##### RECORD EXTRACTS #####
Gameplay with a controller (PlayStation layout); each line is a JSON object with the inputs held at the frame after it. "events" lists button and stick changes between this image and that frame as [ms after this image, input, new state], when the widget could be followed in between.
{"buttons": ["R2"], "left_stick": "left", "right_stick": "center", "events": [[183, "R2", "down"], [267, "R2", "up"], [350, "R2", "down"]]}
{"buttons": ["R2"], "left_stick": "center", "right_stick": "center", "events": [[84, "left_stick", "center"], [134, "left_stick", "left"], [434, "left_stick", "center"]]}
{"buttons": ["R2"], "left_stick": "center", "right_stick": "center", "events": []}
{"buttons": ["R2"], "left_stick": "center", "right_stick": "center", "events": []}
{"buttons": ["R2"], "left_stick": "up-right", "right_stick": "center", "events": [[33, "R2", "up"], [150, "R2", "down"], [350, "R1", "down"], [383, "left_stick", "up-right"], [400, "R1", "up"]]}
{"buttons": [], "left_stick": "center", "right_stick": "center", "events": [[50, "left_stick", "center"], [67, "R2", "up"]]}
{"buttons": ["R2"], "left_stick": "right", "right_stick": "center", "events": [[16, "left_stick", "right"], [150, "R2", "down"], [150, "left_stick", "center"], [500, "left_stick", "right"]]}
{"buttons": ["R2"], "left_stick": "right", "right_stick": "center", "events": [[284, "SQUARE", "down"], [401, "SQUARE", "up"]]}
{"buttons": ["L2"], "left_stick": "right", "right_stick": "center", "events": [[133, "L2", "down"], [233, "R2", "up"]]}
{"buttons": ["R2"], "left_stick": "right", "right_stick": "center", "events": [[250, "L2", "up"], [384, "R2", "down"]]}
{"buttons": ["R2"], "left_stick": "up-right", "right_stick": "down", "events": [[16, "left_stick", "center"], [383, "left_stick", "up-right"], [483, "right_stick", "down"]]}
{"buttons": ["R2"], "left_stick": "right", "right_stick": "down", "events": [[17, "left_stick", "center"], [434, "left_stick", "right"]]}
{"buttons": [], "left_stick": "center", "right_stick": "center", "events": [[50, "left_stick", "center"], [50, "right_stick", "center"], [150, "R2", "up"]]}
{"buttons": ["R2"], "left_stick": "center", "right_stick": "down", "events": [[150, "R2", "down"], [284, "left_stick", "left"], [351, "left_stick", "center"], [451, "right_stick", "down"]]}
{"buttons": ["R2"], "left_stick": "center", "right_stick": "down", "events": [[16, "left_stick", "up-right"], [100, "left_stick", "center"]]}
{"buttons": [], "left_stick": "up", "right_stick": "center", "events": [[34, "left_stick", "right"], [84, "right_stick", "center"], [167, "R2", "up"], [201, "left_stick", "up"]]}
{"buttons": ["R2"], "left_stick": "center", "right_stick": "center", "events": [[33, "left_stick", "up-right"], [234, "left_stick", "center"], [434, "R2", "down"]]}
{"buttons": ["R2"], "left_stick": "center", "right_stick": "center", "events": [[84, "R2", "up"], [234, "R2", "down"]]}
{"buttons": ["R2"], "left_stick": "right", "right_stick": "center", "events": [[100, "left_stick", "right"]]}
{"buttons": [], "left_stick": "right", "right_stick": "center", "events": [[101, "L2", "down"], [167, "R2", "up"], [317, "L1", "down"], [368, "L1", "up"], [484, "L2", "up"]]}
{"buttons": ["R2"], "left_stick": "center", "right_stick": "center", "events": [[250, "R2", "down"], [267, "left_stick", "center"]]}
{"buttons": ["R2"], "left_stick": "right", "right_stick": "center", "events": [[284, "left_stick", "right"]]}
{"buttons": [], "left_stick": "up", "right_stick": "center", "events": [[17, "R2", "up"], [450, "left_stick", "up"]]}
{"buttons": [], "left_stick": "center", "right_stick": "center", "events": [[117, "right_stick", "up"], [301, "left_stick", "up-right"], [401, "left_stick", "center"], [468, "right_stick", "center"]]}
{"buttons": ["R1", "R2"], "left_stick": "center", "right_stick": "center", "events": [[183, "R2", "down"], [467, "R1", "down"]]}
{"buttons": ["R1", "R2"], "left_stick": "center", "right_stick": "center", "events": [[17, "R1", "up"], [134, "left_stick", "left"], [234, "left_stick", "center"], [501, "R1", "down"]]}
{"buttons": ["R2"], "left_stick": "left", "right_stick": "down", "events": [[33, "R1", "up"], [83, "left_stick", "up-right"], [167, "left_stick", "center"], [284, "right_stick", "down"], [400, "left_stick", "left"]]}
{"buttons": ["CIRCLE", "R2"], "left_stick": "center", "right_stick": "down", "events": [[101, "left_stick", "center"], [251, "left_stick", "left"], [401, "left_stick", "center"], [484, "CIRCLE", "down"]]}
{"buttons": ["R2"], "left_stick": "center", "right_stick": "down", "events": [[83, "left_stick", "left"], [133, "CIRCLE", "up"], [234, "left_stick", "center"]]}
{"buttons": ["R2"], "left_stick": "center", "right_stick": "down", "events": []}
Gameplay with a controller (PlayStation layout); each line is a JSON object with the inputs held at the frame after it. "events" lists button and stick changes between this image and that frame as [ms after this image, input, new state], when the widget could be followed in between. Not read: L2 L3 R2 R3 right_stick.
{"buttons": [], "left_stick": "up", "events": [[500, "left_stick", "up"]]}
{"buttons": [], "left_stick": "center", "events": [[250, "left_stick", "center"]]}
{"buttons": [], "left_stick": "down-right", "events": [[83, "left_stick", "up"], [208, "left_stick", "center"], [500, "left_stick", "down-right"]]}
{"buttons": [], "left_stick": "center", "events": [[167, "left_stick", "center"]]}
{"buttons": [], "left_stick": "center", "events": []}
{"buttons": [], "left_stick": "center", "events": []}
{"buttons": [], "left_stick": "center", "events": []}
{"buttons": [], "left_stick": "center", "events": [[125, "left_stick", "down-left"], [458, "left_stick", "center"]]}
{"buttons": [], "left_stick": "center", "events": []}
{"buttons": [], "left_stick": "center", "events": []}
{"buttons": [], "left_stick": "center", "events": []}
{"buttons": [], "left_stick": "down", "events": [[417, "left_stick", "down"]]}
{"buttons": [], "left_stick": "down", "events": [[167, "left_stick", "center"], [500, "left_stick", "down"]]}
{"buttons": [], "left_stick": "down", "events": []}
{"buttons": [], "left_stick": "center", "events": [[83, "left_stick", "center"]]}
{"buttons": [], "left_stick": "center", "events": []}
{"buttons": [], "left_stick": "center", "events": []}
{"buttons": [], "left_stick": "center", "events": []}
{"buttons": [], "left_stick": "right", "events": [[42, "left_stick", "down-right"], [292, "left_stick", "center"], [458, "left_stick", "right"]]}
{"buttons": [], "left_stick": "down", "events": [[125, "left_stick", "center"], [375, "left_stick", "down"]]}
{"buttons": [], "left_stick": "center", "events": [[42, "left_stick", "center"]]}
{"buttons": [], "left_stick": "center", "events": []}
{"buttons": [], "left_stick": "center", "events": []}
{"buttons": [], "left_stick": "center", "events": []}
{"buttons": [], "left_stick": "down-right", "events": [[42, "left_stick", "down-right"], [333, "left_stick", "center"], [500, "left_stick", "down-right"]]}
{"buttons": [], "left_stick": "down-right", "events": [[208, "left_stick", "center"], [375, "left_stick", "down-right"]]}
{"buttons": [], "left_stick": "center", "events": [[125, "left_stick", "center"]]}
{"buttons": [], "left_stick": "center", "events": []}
#####
▸ TASK TO COMPLETE
A word-for-word restatement of all the records is required.

▸ ANSWER SPACE
Gameplay with a controller (PlayStation layout); each line is a JSON object with the inputs held at the frame after it. "events" lists button and stick changes between this image and that frame as [ms after this image, input, new state], when the widget could be followed in between.
{"buttons": ["R2"], "left_stick": "left", "right_stick": "center", "events": [[183, "R2", "down"], [267, "R2", "up"], [350, "R2", "down"]]}
{"buttons": ["R2"], "left_stick": "center", "right_stick": "center", "events": [[84, "left_stick", "center"], [134, "left_stick", "left"], [434, "left_stick", "center"]]}
{"buttons": ["R2"], "left_stick": "center", "right_stick": "center", "events": []}
{"buttons": ["R2"], "left_stick": "center", "right_stick": "center", "events": []}
{"buttons": ["R2"], "left_stick": "up-right", "right_stick": "center", "events": [[33, "R2", "up"], [150, "R2", "down"], [350, "R1", "down"], [383, "left_stick", "up-right"], [400, "R1", "up"]]}
{"buttons": [], "left_stick": "center", "right_stick": "center", "events": [[50, "left_stick", "center"], [67, "R2", "up"]]}
{"buttons": ["R2"], "left_stick": "right", "right_stick": "center", "events": [[16, "left_stick", "right"], [150, "R2", "down"], [150, "left_stick", "center"], [500, "left_stick", "right"]]}
{"buttons": ["R2"], "left_stick": "right", "right_stick": "center", "events": [[284, "SQUARE", "down"], [401, "SQUARE", "up"]]}
{"buttons": ["L2"], "left_stick": "right", "right_stick": "center", "events": [[133, "L2", "down"], [233, "R2", "up"]]}
{"buttons": ["R2"], "left_stick": "right", "right_stick": "center", "events": [[250, "L2", "up"], [384, "R2", "down"]]}
{"buttons": ["R2"], "left_stick": "up-right", "right_stick": "down", "events": [[16, "left_stick", "center"], [383, "left_stick", "up-right"], [483, "right_stick", "down"]]}
{"buttons": ["R2"], "left_stick": "right", "right_stick": "down", "events": [[17, "left_stick", "center"], [434, "left_stick", "right"]]}
{"buttons": [], "left_stick": "center", "right_stick": "center", "events": [[50, "left_stick", "center"], [50, "right_stick", "center"], [150, "R2", "up"]]}
{"buttons": ["R2"], "left_stick": "center", "right_stick": "down", "events": [[150, "R2", "down"], [284, "left_stick", "left"], [351, "left_stick", "center"], [451, "right_stick", "down"]]}
{"buttons": ["R2"], "left_stick": "center", "right_stick": "down", "events": [[16, "left_stick", "up-right"], [100, "left_stick", "center"]]}
{"buttons": [], "left_stick": "up", "right_stick": "center", "events": [[34, "left_stick", "right"], [84, "right_stick", "center"], [167, "R2", "up"], [201, "left_stick", "up"]]}
{"buttons": ["R2"], "left_stick": "center", "right_stick": "center", "events": [[33, "left_stick", "up-right"], [234, "left_stick", "center"], [434, "R2", "down"]]}
{"buttons": ["R2"], "left_stick": "center", "right_stick": "center", "events": [[84, "R2", "up"], [234, "R2", "down"]]}
{"buttons": ["R2"], "left_stick": "right", "right_stick": "center", "events": [[100, "left_stick", "right"]]}
{"buttons": [], "left_stick": "right", "right_stick": "center", "events": [[101, "L2", "down"], [167, "R2", "up"], [317, "L1", "down"], [368, "L1", "up"], [484, "L2", "up"]]}
{"buttons": ["R2"], "left_stick": "center", "right_stick": "center", "events": [[250, "R2", "down"], [267, "left_stick", "center"]]}
{"buttons": ["R2"], "left_stick": "right", "right_stick": "center", "events": [[284, "left_stick", "right"]]}
{"buttons": [], "left_stick": "up", "right_stick": "center", "events": [[17, "R2", "up"], [450, "left_stick", "up"]]}
{"buttons": [], "left_stick": "center", "right_stick": "center", "events": [[117, "right_stick", "up"], [301, "left_stick", "up-right"], [401, "left_stick", "center"], [468, "right_stick", "center"]]}
{"buttons": ["R1", "R2"], "left_stick": "center", "right_stick": "center", "events": [[183, "R2", "down"], [467, "R1", "down"]]}
{"buttons": ["R1", "R2"], "left_stick": "center", "right_stick": "center", "events": [[17, "R1", "up"], [134, "left_stick", "left"], [234, "left_stick", "center"], [501, "R1", "down"]]}
{"buttons": ["R2"], "left_stick": "left", "right_stick": "down", "events": [[33, "R1", "up"], [83, "left_stick", "up-right"], [167, "left_stick", "center"], [284, "right_stick", "down"], [400, "left_stick", "left"]]}
{"buttons": ["CIRCLE", "R2"], "left_stick": "center", "right_stick": "down", "events": [[101, "left_stick", "center"], [251, "left_stick", "left"], [401, "left_stick", "center"], [484, "CIRCLE", "down"]]}
{"buttons": ["R2"], "left_stick": "center", "right_stick": "down", "events": [[83, "left_stick", "left"], [133, "CIRCLE", "up"], [234, "left_stick", "center"]]}
{"buttons": ["R2"], "left_stick": "center", "right_stick": "down", "events": []}
Gameplay with a controller (PlayStation layout); each line is a JSON object with the inputs held at the frame after it. "events" lists button and stick changes between this image and that frame as [ms after this image, input, new state], when the widget could be followed in between. Not read: L2 L3 R2 R3 right_stick.
{"buttons": [], "left_stick": "up", "events": [[500, "left_stick", "up"]]}
{"buttons": [], "left_stick": "center", "events": [[250, "left_stick", "center"]]}
{"buttons": [], "left_stick": "down-right", "events": [[83, "left_stick", "up"], [208, "left_stick", "center"], [500, "left_stick", "down-right"]]}
{"buttons": [], "left_stick": "center", "events": [[167, "left_stick", "center"]]}
{"buttons": [], "left_stick": "center", "events": []}
{"buttons": [], "left_stick": "center", "events": []}
{"buttons": [], "left_stick": "center", "events": []}
{"buttons": [], "left_stick": "center", "events": [[125, "left_stick", "down-left"], [458, "left_stick", "center"]]}
{"buttons": [], "left_stick": "center", "events": []}
{"buttons": [], "left_stick": "center", "events": []}
{"buttons": [], "left_stick": "center", "events": []}
{"buttons": [], "left_stick": "down", "events": [[417, "left_stick", "down"]]}
{"buttons": [], "left_stick": "down", "events": [[167, "left_stick", "center"], [500, "left_stick", "down"]]}
{"buttons": [], "left_stick": "down", "events": []}
{"buttons": [], "left_stick": "center", "events": [[83, "left_stick", "center"]]}
{"buttons": [], "left_stick": "center", "events": []}
{"buttons": [], "left_stick": "center", "events": []}
{"buttons": [], "left_stick": "center", "events": []}
{"buttons": [], "left_stick": "right", "events": [[42, "left_stick", "down-right"], [292, "left_stick", "center"], [458, "left_stick", "right"]]}
{"buttons": [], "left_stick": "down", "events": [[125, "left_stick", "center"], [375, "left_stick", "down"]]}
{"buttons": [], "left_stick": "center", "events": [[42, "left_stick", "center"]]}
{"buttons": [], "left_stick": "center", "events": []}
{"buttons": [], "left_stick": "center", "events": []}
{"buttons": [], "left_stick": "center", "events": []}
{"buttons": [], "left_stick": "down-right", "events": [[42, "left_stick", "down-right"], [333, "left_stick", "center"], [500, "left_stick", "down-right"]]}
{"buttons": [], "left_stick": "down-right", "events": [[208, "left_stick", "center"], [375, "left_stick", "down-right"]]}
{"buttons": [], "left_stick": "center", "events": [[125, "left_stick", "center"]]}
{"buttons": [], "left_stick": "center", "events": []}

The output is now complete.